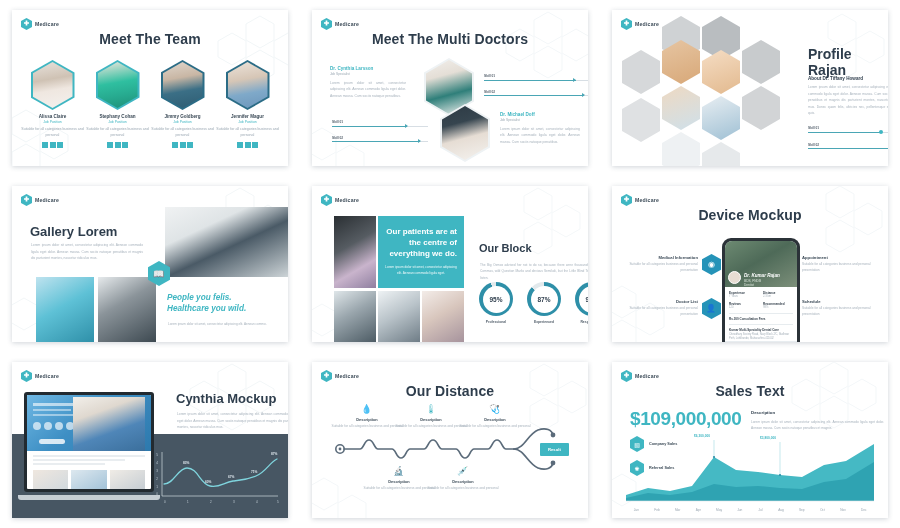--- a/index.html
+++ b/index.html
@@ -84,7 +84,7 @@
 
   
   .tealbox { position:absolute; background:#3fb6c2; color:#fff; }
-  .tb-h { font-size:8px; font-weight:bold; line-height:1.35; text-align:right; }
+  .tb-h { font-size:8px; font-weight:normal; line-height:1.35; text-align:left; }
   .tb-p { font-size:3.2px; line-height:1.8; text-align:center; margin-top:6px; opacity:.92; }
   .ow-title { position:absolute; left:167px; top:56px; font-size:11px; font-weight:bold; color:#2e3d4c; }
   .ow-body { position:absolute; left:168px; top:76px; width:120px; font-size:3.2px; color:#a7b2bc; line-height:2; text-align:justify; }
————————
Your task
Every entry above should come back exactly as written, except for its pictures.

Task solution
--- a/index.html
+++ b/index.html
@@ -84,7 +84,7 @@
 
   
   .tealbox { position:absolute; background:#3fb6c2; color:#fff; }
-  .tb-h { font-size:8px; font-weight:bold; line-height:1.35; text-align:right; }
+  .tb-h { font-size:8px; font-weight:normal; line-height:1.35; text-align:left; }
   .tb-p { font-size:3.2px; line-height:1.8; text-align:center; margin-top:6px; opacity:.92; }
   .ow-title { position:absolute; left:167px; top:56px; font-size:11px; font-weight:bold; color:#2e3d4c; }
   .ow-body { position:absolute; left:168px; top:76px; width:120px; font-size:3.2px; color:#a7b2bc; line-height:2; text-align:justify; }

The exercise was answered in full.